_What the task asks_.
Return each line of the data below that contains the string "bottom".

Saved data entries
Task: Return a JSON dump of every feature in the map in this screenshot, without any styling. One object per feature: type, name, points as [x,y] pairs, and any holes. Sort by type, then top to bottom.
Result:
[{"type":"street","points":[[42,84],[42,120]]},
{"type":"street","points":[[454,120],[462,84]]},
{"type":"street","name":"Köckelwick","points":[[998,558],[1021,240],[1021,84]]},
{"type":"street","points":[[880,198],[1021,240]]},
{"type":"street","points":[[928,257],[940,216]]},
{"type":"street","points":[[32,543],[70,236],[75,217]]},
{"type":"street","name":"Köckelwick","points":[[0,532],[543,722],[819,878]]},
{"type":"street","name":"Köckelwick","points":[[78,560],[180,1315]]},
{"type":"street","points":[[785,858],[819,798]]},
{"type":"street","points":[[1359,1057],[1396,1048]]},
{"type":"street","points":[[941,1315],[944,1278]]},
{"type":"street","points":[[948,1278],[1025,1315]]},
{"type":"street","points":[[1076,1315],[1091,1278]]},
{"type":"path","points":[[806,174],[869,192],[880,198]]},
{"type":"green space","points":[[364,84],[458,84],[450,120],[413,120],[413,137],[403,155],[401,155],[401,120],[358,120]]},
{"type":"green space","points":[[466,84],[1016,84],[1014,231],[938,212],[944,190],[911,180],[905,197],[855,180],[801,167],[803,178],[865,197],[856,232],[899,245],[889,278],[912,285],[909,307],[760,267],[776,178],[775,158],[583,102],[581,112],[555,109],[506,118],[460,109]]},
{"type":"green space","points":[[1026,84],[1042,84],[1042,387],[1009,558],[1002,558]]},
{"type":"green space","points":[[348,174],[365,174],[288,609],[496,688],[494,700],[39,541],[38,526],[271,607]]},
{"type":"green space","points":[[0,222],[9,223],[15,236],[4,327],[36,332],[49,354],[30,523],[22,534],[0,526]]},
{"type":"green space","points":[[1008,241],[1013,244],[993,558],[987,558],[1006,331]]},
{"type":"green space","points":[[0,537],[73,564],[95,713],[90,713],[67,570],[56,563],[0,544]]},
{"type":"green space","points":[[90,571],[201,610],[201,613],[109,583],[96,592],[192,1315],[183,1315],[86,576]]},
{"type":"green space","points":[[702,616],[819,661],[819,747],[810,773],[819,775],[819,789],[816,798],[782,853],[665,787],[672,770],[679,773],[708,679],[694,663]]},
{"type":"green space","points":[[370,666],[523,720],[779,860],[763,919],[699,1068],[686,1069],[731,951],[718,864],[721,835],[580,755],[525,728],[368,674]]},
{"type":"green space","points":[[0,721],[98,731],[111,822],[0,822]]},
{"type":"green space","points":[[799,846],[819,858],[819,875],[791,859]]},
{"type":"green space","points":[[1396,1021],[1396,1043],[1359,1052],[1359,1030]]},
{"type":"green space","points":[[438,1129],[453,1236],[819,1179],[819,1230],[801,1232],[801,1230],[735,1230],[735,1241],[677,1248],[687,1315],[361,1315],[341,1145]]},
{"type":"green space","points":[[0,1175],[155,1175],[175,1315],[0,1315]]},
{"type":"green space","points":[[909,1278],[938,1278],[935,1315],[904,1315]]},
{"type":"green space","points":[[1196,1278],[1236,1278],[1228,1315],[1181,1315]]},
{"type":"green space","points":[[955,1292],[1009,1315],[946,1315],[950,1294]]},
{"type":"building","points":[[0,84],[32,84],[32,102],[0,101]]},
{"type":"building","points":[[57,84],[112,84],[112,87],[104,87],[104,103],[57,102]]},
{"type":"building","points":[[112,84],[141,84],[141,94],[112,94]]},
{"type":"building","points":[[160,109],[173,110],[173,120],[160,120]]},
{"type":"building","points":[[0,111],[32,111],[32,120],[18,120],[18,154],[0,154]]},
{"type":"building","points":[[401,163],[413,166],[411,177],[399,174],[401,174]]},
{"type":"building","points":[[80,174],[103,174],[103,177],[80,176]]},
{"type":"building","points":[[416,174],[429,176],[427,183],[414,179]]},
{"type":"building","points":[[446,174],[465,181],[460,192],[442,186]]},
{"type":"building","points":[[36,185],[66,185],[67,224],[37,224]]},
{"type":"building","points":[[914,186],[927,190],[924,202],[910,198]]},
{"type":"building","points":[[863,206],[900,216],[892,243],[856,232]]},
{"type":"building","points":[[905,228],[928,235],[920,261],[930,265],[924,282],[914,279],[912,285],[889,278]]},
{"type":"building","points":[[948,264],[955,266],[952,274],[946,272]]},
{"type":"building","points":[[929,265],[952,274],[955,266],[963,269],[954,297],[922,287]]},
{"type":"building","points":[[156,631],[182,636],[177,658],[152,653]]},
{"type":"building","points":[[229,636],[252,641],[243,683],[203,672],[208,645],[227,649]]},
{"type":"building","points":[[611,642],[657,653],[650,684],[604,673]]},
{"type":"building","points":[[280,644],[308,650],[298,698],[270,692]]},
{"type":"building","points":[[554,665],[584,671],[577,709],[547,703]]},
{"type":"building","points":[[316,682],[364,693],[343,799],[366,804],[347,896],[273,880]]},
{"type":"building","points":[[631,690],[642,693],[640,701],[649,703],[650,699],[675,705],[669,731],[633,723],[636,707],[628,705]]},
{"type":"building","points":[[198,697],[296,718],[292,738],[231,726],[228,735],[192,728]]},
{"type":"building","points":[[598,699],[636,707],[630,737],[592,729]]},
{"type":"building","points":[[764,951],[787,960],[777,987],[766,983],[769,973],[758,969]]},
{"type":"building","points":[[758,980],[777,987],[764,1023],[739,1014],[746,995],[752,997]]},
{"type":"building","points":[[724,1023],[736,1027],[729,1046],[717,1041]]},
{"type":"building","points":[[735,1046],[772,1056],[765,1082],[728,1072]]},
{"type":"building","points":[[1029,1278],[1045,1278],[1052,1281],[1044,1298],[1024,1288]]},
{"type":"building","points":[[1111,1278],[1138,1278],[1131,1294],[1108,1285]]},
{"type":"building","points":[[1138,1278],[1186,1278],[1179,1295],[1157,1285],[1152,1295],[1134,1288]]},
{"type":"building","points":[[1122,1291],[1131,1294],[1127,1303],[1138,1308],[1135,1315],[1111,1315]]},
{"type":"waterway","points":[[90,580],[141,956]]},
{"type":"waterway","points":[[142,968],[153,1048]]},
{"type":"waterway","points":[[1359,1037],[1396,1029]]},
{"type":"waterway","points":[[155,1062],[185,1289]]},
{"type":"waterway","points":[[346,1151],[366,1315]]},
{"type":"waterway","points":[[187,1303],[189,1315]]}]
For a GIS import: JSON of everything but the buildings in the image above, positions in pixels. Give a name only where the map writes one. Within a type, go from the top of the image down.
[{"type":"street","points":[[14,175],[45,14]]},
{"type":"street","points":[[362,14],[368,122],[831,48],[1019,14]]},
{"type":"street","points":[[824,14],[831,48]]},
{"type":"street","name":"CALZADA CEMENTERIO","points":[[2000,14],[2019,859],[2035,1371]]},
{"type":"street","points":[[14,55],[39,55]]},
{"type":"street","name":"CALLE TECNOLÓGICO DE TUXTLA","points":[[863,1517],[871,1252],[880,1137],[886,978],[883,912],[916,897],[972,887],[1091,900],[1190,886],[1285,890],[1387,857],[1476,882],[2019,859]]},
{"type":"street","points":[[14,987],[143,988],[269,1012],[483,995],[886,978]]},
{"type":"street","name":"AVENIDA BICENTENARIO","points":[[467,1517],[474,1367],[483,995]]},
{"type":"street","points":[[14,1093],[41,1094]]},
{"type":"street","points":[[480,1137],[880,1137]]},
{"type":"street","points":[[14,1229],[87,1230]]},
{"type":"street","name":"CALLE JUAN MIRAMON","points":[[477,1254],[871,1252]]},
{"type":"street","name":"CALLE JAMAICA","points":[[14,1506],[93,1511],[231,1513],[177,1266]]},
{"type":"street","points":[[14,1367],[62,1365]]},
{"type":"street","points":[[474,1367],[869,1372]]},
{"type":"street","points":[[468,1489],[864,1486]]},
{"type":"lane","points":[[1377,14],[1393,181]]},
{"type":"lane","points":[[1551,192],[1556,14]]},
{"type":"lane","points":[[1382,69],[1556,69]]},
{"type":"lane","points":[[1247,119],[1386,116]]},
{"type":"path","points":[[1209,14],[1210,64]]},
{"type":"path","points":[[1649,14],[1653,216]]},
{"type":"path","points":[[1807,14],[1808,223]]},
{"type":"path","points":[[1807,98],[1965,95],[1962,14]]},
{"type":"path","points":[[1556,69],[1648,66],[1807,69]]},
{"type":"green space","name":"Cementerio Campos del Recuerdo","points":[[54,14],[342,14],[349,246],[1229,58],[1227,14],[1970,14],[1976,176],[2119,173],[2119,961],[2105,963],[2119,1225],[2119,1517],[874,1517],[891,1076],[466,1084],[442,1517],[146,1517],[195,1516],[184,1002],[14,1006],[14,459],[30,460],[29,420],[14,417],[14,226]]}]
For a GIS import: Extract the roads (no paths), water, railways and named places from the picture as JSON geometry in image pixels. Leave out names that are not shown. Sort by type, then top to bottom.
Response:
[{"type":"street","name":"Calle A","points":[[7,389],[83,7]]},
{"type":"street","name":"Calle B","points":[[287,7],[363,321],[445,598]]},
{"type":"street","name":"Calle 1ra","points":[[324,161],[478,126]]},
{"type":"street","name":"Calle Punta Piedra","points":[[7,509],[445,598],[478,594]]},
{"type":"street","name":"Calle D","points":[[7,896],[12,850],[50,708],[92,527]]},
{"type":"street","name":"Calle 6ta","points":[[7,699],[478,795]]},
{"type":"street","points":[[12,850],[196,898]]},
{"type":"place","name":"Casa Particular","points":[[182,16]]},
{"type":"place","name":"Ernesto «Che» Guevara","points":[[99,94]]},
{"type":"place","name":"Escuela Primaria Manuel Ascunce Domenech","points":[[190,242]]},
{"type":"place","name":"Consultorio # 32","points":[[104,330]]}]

_Response_.
Task: Return a JSON dump of every feature in the map in this screenshot, without any styling. One object per feature: type, name, points as [x,y] pairs, and any holes. Sort by type, then top to bottom.
For a GIS import: Extract the roads (no paths), water, railways and named places from the picture as JSON geometry in image pixels. Leave out names that are not shown. Sort by type, then top to bottom.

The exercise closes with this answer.